Read each of the lines below and tally those with "begin"; the tally is the whole answer.
━━━━━━
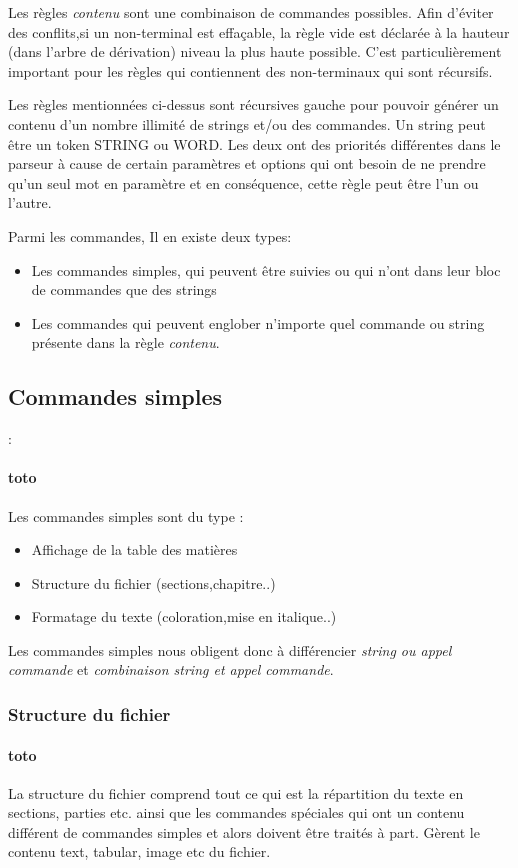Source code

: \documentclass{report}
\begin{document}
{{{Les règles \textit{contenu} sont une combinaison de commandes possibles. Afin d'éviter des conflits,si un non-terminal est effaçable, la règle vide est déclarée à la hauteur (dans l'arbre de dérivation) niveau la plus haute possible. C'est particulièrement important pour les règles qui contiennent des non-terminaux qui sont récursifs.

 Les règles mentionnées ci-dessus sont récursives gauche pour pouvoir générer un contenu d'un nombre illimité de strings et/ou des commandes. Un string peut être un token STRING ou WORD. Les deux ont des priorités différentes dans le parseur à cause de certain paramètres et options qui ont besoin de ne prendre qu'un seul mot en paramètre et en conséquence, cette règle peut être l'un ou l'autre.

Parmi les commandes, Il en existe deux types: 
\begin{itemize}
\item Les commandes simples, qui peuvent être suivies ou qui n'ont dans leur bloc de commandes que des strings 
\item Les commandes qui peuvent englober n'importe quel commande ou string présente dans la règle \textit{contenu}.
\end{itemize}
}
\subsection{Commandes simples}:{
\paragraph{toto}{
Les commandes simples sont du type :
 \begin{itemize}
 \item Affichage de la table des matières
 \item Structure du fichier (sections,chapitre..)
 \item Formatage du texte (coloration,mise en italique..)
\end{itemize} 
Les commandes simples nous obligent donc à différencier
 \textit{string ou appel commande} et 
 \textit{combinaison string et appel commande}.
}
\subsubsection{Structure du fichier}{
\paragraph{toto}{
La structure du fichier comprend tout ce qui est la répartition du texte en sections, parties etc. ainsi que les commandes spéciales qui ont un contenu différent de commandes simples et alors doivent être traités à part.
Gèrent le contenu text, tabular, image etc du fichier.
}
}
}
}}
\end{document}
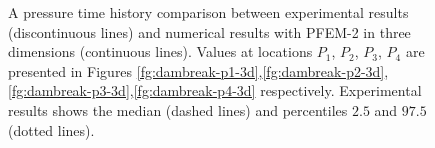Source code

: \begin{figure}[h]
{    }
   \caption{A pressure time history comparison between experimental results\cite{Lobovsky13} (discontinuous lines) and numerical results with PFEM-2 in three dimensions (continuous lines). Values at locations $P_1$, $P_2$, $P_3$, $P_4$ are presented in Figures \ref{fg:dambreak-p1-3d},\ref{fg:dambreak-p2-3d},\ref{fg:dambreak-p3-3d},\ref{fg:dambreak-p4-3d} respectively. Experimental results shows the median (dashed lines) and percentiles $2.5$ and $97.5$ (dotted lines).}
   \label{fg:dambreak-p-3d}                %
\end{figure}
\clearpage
━━━━━━
- _SOLUTION TO THIS PROBLEM_
4